## Problem description
Go to the line holding "tissue box: none" in the data below and repeat it exactly, then each line after it up to and including the one holding "tissue box: present". Omit pictures.

## Supplied material
○ ○ ○

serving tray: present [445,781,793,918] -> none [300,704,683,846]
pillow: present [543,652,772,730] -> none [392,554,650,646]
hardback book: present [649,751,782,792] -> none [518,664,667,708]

○ ○ ○

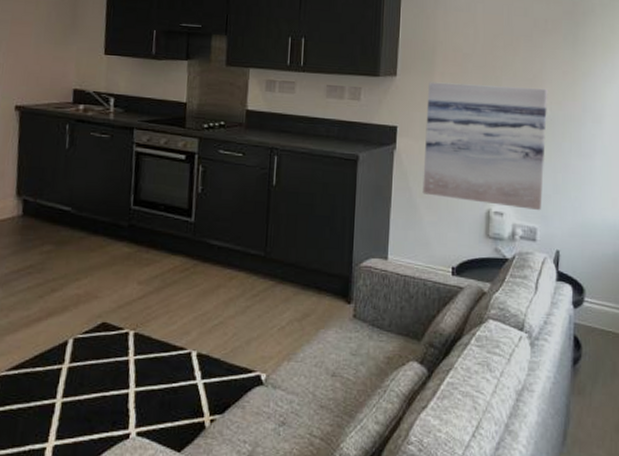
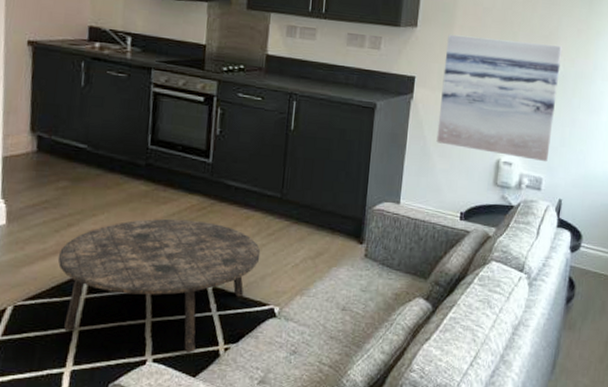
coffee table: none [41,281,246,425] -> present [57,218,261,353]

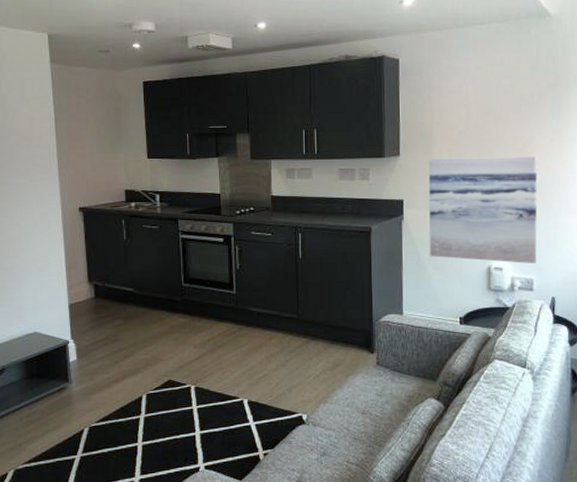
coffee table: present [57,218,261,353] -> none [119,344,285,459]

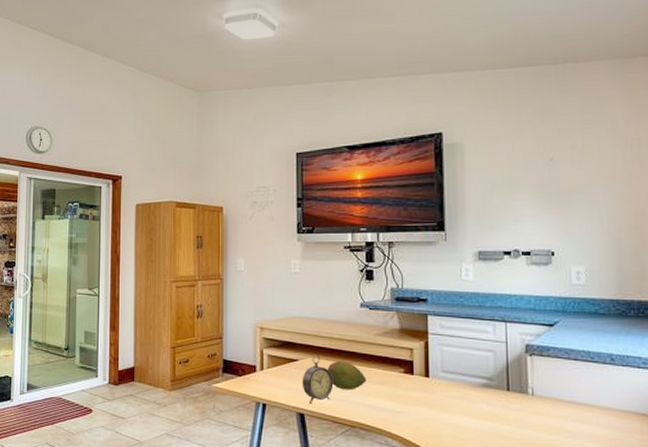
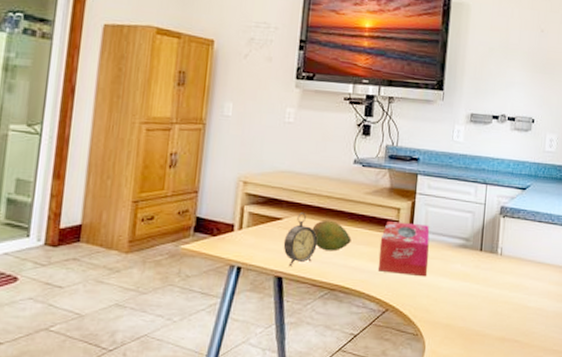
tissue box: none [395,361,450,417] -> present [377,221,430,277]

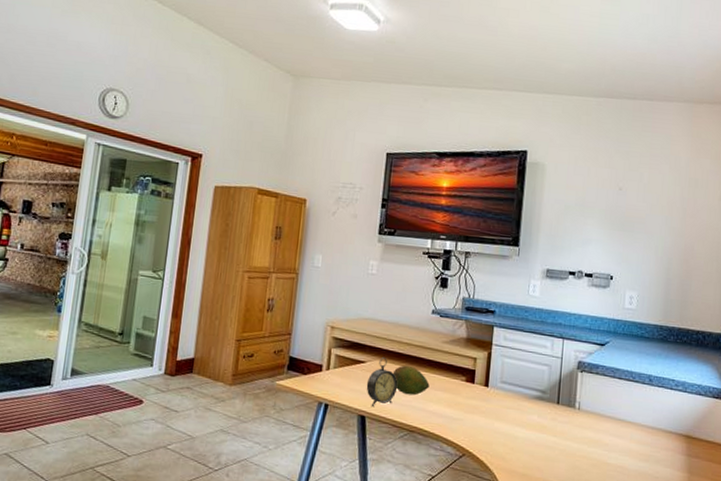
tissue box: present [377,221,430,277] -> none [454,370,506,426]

○ ○ ○

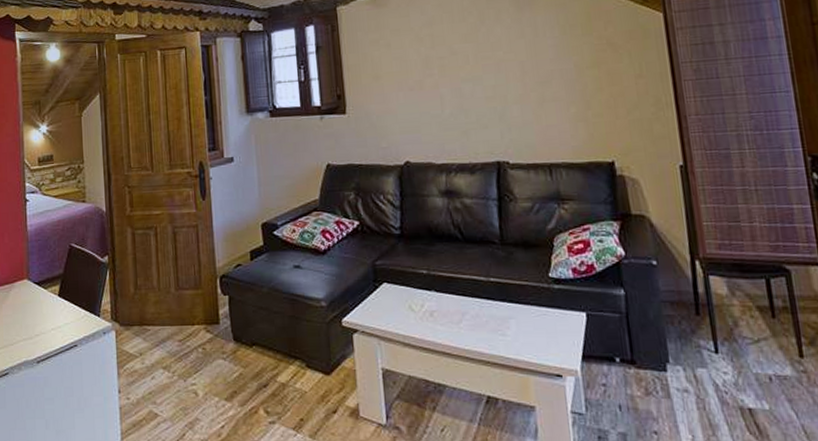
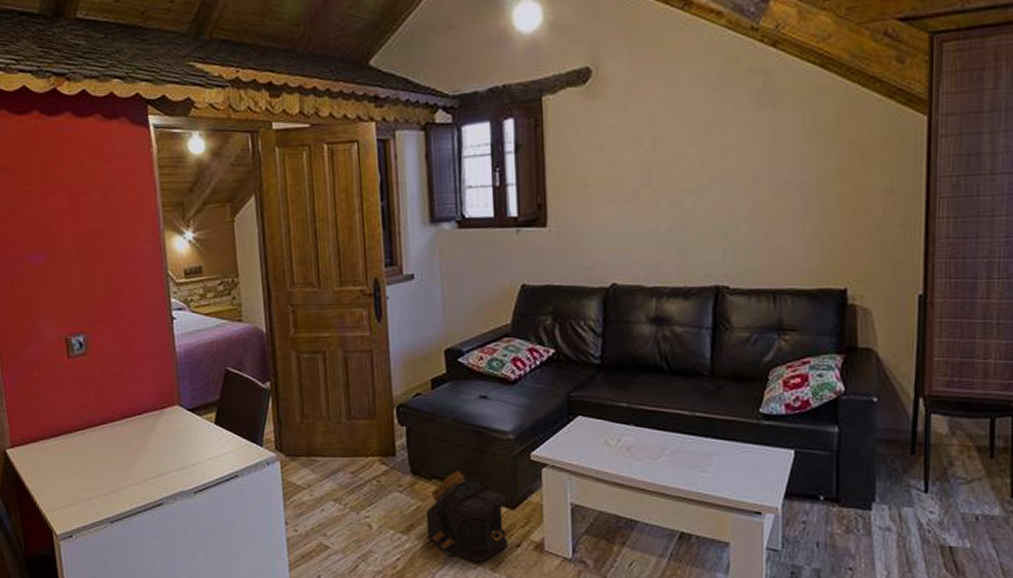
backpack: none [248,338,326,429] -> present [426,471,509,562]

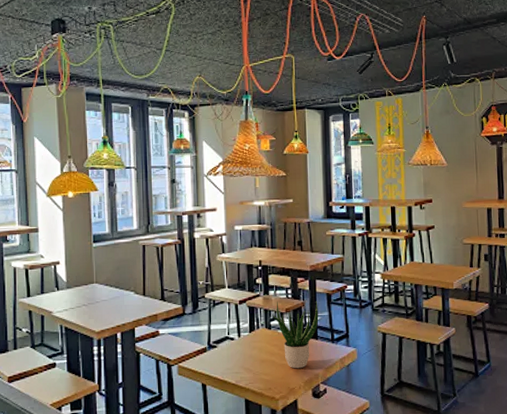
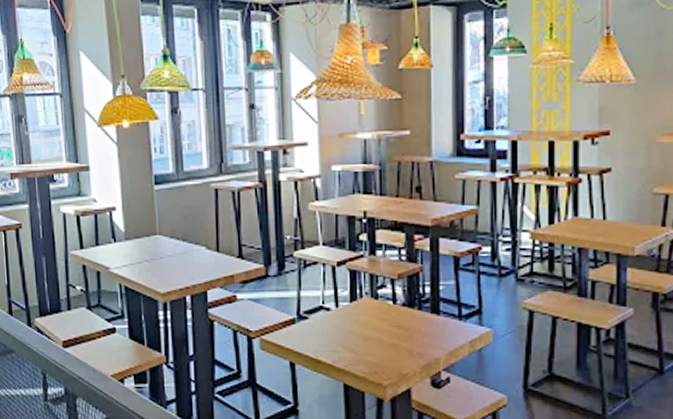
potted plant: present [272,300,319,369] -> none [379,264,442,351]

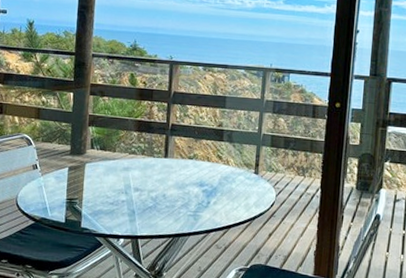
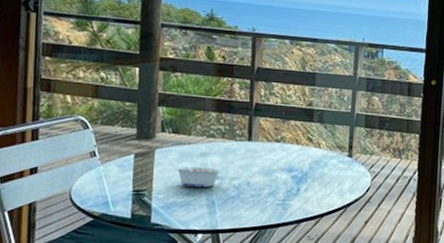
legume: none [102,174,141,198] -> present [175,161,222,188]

○ ○ ○

## Completed task
tissue box: none [395,361,450,417] -> present [377,221,430,277]

tissue box: present [377,221,430,277] -> none [454,370,506,426]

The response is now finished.